In a 30-minute interview with The Associated Press at a hotel near the United Nations, Ahmadinejad struck a soothing tone. He said Iranian foreign policy was based on humanitarian concerns and seeking justice.

He reiterated his call for a debate at the United Nations on world issues with U.S. President George W. Bush.

Referring to fears of a military campaign against Iran, he said "we don't think you can compensate for one mistake by committing more mistakes."

The Iranian president, in what is believed to be his first comments on a reported attack September 6 by Israel Air Force aircraft inside Syria, said the attack stemmed from Israeli expansionism and it had nothing to with Iran.

Israel disagreed sharply with the Ahmadinejad's description of Iran's foreign policy. "The Iranian government, through its words and actions, has an aggressive and expansionist policy," said Foreign Ministry spokesman Mark Regev.

"They are supporting extremist groups in the Palestinian territories and in Lebanon. They have their own aggressive nuclear weapons program."

"I think we would be irresponsible if we didn't take the threat that Iran poses to the region and the world seriously," Regev said.

But the president also lashed out at Israel, accusing it of occupation and racism.

His comments came after he met leaders of an anti-Zionist Jewish group. Mainstream Jewish groups were among those who condemned an invitation by Columbia University for the Iranian leader to speak later Monday at its World Leaders Forum.

"We do not recognize that regime [Israel] because it is based on occupation and racism. It constantly attacks its neighbors," Ahmadinejad said in a video news conference from New York with the National Press Club in Washington, citing recent IDF action in Syria and Lebanon.

"It kills people.
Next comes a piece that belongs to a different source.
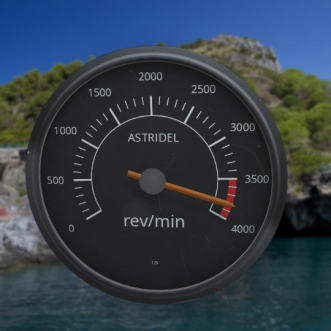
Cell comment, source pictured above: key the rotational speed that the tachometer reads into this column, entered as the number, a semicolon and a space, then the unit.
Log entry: 3800; rpm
It drives people from their homes."

He also took a swipe at the United States, saying: "We oppose the way the U.S. government tries to manage the world We think this method is wrong. It leads to war, discrimination and bloodshed."

Ahmadinejad arrived in New York on Sunday as critics protested his planned speech at Columbia, and the hardline leader denied that his country was building a nuclear weapon.
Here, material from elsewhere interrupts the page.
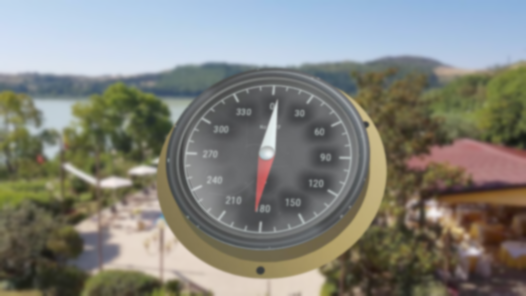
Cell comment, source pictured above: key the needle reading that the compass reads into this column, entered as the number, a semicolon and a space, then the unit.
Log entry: 185; °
"In political relations right now, the nuclear bomb is of no use," Ahmadinejad said in a 60 Minutes interview that aired Sunday.

"If it was useful it would have prevented the downfall of the Soviet Union. If it was useful it would resolved the problem the Americans have in Iraq. The time of the bomb is passed."
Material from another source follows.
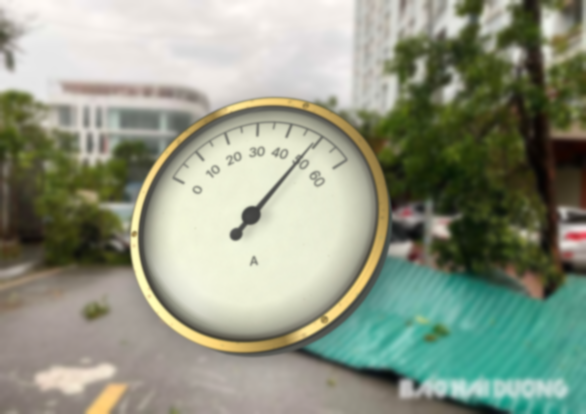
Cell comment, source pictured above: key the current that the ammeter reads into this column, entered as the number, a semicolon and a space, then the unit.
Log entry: 50; A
The interview with CBS reporter Scott Pelley was taped Thursday in Tehran. Ahmadinejad arrived Sunday evening in New York, according a spokesman for the Iranian Mission to the United Nations. He was to speak at Columbia on Monday and address the UN General Assembly on Tuesday.

But the protests had already started. Elected officials demonstrating at Columbia claimed the Iranian leader is trying to obtain nuclear weapons, is a Holocaust denier and rules his country with an iron fist. The university defended the decision to allow Ahmadinejad to speak as a matter of free speech.